2.1.9 重復性試驗。構建多重PCR，通過反應體系以及程序進行重復性的檢驗，分析結果是否可靠。

2.2 結果

2.2.1 PCR擴增。通過單項、多重擴增檢查，通過分析可以確定3對PCR擴增的目的條帶大小符合預期，陰性對照并沒有擴增出條帶。

2.2.2 多重PCR退火溫度優化。通過選擇50℃、52℃以及54℃、56℃、58℃以及60℃的退火溫度，進行多重PCR分析，根據結果確定在退火溫度不同狀態之下對最終的擴增結果并不會產生較大的影響。通過分析確定將54℃作為最佳的多重PCR退火溫度。

2.2.3 靈敏性檢驗結果。
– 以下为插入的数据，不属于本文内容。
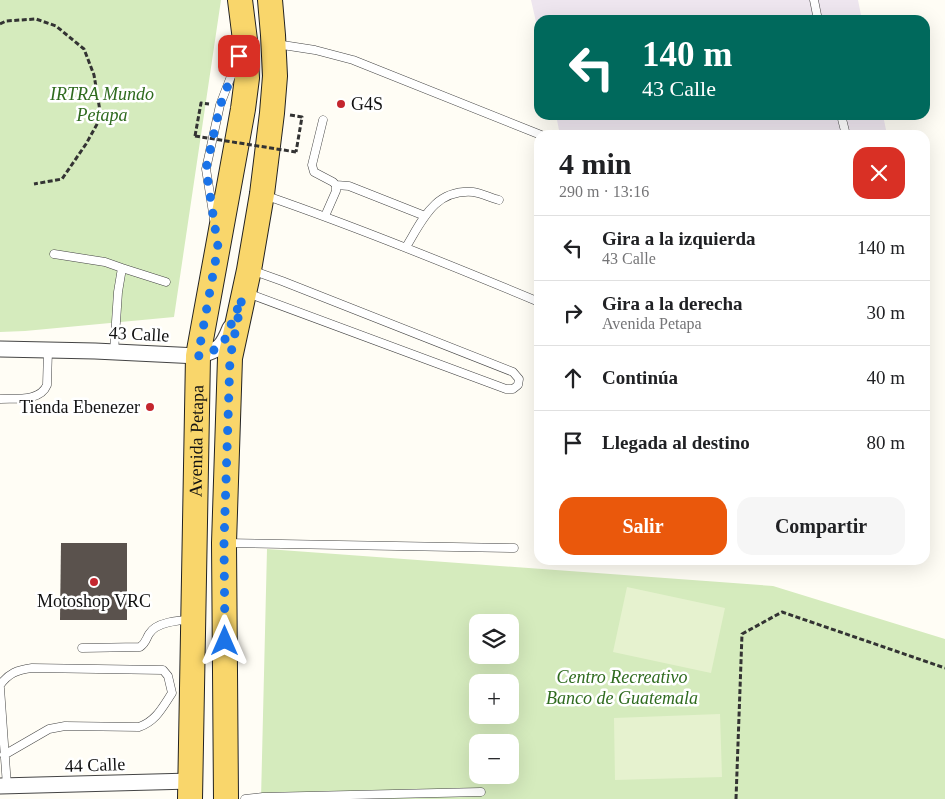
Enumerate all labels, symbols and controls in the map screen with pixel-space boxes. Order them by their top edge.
pin [218,35,260,77]
icon: left [559,35,624,100]
text: 140 m [642,35,732,74]
icon: arrive [225,42,253,70]
text: 43 Calle [642,76,716,101]
park label: IRTRA Mundo Petapa [49,84,154,125]
place label: G4S [351,94,383,114]
marker: G4S [335,98,347,110]
text: 4 min [559,147,632,180]
button: close [853,147,905,199]
text: 290 m · 13:16 [559,183,649,200]
text: Gira a la izquierda [602,228,756,249]
icon: left [559,234,587,262]
text: 140 m [857,237,905,258]
text: 43 Calle [602,250,656,267]
text: Gira a la derecha [602,293,743,314]
icon: right [559,299,587,327]
text: 30 m [866,302,905,323]
text: Avenida Petapa [602,315,702,332]
street label: 43 Calle [108,322,170,346]
icon: ahead [559,364,587,392]
text: Continúa [602,367,678,388]
text: 40 m [866,367,905,388]
street label: Avenida Petapa [185,385,207,497]
place label: Tienda Ebenezer [19,397,140,417]
marker: Tienda Ebenezer [144,401,156,413]
icon: arrive [559,429,587,457]
text: Llegada al destino [602,432,750,453]
text: 80 m [866,432,905,453]
button: Salir [559,497,727,555]
button: Compartir [737,497,905,555]
marker: Motoshop VRC [88,576,100,588]
place label: Motoshop VRC [37,591,151,611]
position arrow [198,614,250,666]
map controls [469,614,519,784]
button: layers [469,614,519,664]
park label: Centro Recreativo Banco de Guatemala [546,667,698,708]
button: + [469,674,519,724]
button: − [469,734,519,784]
street label: 44 Calle [64,754,126,776]

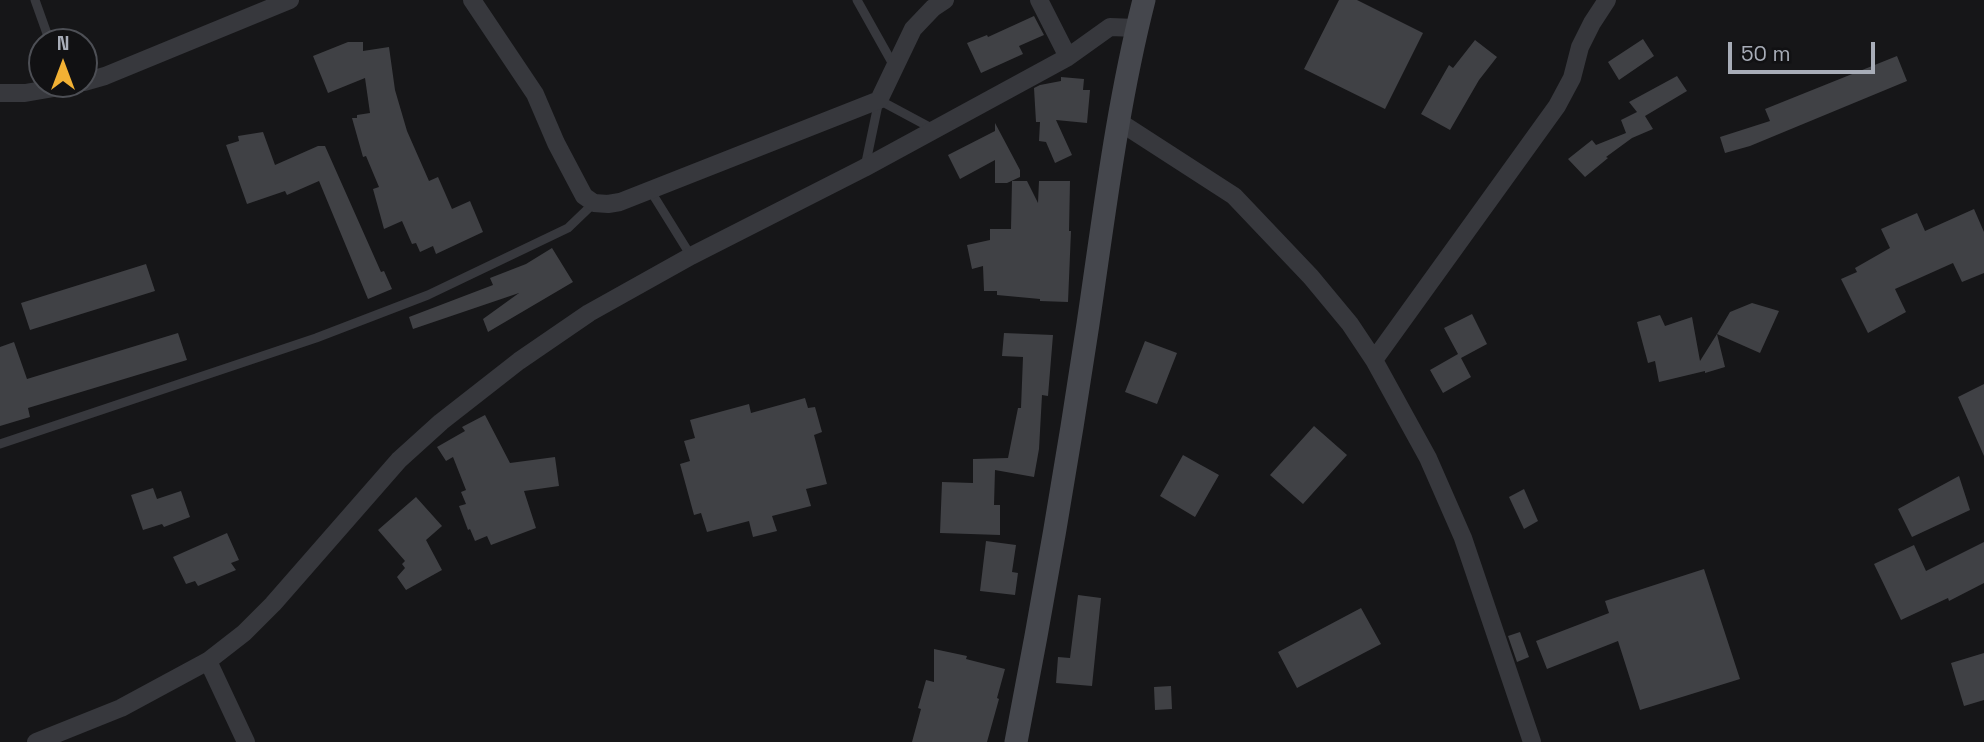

通過優化處理的條件進行擴增10倍稀釋的CSFV獲得其最低檢測量的結果為39.3pg；PRRSV 55.1 pg的c DNA和DNA混合液最低檢測量分別為39.3pg、1.32pg.

2.2.4 特異性檢驗結果。根據已經優化的多重PCR反應體系進行特異性實驗分析，通過結果可以發現其并沒有擴增出條帶，而CSFV、PRRSV混合模板則存在清晰的條帶，其屬于目的片段，表明PCR特異性特征良好。

2.2.5 重復性實驗結果。構建多重PCR分析，了解不同時間段不同陽性樣品參數信息，重復檢測3次之后如果結果相同則表明多重PCR較為穩定。

2.2.6 多重PCR臨床樣品檢測結果。分析母豬組織樣品，根據操作進行多重PCR的檢測分析，其結果如表1：

通過分析可以確定多重PCR檢測結果與單一的RT-PCR檢測結果相同。

3 結束語

多重PCR檢測方法檢測效果顯著，具有敏感性高、重復性良好的特點。通過多重PCR方式進行檢測分析，可以檢測兩種病毒單一狀態或者混合感染。通過免疫組織化學方法進行處理，在檢測中通過進行免疫組織的化學染色方式，結果精準可靠，可以有效檢測兩種病毒。